"Jesús le ama porque su vida corre el riesgo de quedarse vacía"
Jesús sale de una casa y se dirige a la calle. Marcos (10:17-30) filma una escena casi a cámara lenta. Se interrumpe inmediatamente por un movimiento rápido: un hombre corre hacia él. El paso de Jesús se ve bloqueado en el umbral por un hombre que viene deprisa. Él, en cambio, permanece inmóvil. El hombre -¿quién es? - se arroja de rodillas ante él. Pero si Jesús estaba a punto de salir, ¿por qué correr? ¿Qué urgencia le impulsa a precipitarse?
Sólo ahora entra en escena el sonido. El hombre, paralizado, le llama: «¡Buen Maestro!». Así que hay algo de dulzura en sus palabras, si es que tiene tiempo de utilizar un adjetivo, que choca con la prisa.
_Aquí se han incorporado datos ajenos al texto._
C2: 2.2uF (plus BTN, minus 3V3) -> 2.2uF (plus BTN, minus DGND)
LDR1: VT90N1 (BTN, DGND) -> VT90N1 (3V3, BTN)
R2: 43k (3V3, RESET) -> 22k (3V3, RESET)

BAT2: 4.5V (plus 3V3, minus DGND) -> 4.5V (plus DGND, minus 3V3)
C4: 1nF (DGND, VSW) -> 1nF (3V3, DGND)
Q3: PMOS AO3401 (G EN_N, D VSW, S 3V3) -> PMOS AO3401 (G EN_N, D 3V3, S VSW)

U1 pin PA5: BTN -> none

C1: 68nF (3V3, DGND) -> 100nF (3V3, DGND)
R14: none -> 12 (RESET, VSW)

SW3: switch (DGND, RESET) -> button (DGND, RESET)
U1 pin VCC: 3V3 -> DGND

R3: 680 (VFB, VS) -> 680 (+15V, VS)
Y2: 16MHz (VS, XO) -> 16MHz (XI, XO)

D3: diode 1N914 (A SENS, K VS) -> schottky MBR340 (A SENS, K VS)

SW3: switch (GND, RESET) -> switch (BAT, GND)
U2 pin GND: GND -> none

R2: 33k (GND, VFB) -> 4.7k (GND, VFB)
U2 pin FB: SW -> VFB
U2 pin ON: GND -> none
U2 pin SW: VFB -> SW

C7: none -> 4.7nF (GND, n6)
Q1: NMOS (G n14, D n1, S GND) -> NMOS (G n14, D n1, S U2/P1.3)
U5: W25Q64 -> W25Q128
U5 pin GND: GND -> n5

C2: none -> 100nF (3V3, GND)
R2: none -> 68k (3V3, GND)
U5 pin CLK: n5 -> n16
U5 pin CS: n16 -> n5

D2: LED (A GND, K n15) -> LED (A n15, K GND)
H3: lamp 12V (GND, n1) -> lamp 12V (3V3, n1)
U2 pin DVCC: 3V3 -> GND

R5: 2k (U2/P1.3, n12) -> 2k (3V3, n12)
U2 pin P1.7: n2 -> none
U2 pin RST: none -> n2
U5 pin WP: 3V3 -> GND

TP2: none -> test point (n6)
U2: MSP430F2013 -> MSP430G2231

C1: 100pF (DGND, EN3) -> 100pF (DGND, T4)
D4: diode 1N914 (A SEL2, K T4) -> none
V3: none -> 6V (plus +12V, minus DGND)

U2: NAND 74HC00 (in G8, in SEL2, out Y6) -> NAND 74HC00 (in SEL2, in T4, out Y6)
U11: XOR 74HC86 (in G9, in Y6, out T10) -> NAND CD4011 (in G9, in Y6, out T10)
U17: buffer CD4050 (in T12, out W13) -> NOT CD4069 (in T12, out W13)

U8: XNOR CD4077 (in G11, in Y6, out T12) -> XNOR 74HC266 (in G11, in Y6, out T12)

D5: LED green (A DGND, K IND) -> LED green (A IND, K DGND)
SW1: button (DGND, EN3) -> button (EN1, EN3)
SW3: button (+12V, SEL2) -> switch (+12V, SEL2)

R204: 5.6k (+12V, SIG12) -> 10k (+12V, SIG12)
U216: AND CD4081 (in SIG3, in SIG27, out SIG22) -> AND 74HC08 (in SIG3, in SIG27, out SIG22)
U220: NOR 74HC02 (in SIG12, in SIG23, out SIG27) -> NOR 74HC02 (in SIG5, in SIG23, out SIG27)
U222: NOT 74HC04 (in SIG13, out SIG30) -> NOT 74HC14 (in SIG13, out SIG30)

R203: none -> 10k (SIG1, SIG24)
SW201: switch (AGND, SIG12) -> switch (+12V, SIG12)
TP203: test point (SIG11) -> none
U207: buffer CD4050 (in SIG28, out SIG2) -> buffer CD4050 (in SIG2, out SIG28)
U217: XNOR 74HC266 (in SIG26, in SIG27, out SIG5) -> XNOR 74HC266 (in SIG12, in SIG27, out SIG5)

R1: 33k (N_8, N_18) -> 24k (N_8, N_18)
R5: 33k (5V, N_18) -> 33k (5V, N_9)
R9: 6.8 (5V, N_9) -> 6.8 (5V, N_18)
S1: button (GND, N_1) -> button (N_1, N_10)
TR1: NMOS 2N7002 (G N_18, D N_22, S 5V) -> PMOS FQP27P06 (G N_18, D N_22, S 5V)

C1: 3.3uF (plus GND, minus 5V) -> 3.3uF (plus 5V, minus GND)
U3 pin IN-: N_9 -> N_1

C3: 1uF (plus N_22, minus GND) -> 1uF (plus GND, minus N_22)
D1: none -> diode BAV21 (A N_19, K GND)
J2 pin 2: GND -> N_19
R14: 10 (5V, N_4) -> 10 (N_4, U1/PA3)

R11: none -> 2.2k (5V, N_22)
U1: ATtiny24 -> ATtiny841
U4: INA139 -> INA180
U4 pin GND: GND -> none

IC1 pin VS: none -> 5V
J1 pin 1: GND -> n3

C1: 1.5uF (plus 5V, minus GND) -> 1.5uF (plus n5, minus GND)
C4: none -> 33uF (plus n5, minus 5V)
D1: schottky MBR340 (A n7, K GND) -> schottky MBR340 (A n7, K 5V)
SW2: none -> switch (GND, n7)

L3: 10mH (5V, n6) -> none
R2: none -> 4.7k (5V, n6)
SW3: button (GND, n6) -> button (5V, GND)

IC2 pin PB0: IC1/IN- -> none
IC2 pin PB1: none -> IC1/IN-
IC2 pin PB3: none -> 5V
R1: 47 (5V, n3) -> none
He aquí la pregunta: «¿qué debo hacer para heredar la vida eterna?». Se nos caen los brazos. ¿Quoi? L'éternité. Pensábamos en una petición de curación, en una necesidad apremiante. No: es una pregunta sobre la eternidad. Quiere tener vida eterna. La quiere como herencia, y su preocupación es: «¿qué debo hacer para tenerla?».
Jesús cambia de tema. Le dice: «¿Por qué me llamas bueno? Nadie es bueno, sino sólo Dios». No coincide con su precipitación, se lo toma con calma. Quizá incluso le moleste ese epíteto de «bueno». Continúa: «Conoces los mandamientos: No matarás, No cometerás adulterio, No robarás, No levantarás falso testimonio, No defraudarás, Honrarás a tu padre y a tu madre». El tipo se había puesto en el nivel del «deber hacer», y Jesús se pone en el mismo nivel que él: le da la lista ordenada de mandamientos. Y el tipo le dice entonces: «Maestro, todo esto lo he guardado desde mi juventud». Hay cierta satisfacción en el tono: por fin puede decirle al Maestro que es bueno. Todo está bien, todo está en orden en la vida de este hombre. Con razón es un candidato perfecto para la vida eterna.
Jesús tiene una fuerte reacción emocional: fija su mirada en él y lo ama, nos dice Marcos. Lo que ocurre en esos intensos momentos no lo sabemos. ¿Por qué le ama? ¿Porque es observador? ¿Porque es bueno? La respuesta nos llega poco después, porque Jesús le dice: «Una cosa te falta». Jesús le ama intensamente porque ve un agujero en su vida. Le falta esa única cosa que haría que su vida mereciera realmente la pena. Lo tiene todo, incluso la energía para correr y hacerlo todo bien. Pero Jesús le ama porque su vida corre el riesgo de quedarse vacía. Así que esto es lo que le propone: «Anda, vende lo que tienes y dalo a los pobres, y tendrás un tesoro en el cielo; ¡y ven! Sígueme».
Al oír estas palabras, las tinieblas se ciernen sobre la escena. El rostro del hombre se oscurece. No comprendemos la grisura que se extiende por la página de Marcos. ¿Por qué? El cambio es repentino, inesperado. La energía, la fuerza, la luz que habíamos visto hasta entonces en este hombre se apagan de repente. Se va entristecido.
El amor, el desequilibrio del amor, no estaba contemplado en la vida de este tipo, que permanece en el anonimato. Lo tenía todo, sí, menos ese amor que lo deja todo y se lanza. No tenía deseo. Era simplemente un buen tipo. Y Jesús lo vio, y por eso lo amó en un intento desesperado de transfusión a través de su mirada, una respiración de ojo por ojo. ¿Por qué se va el tipo? Porque tenía muchas posesiones. Lo tenía todo menos una cosa, la única que realmente cuenta. Quiere poseer la eternidad como una de sus muchas posesiones.
Se rompe la simetría de las miradas. Jesús se da la vuelta. Habla de lo difícil que es para los que poseen riquezas entrar en el reino de Dios. Los discípulos se quedan perplejos ante sus palabras. ¿Y si, después de todo, a ellos también les falta eso? ¿Estarán ellos también destinados a la mirada oscura?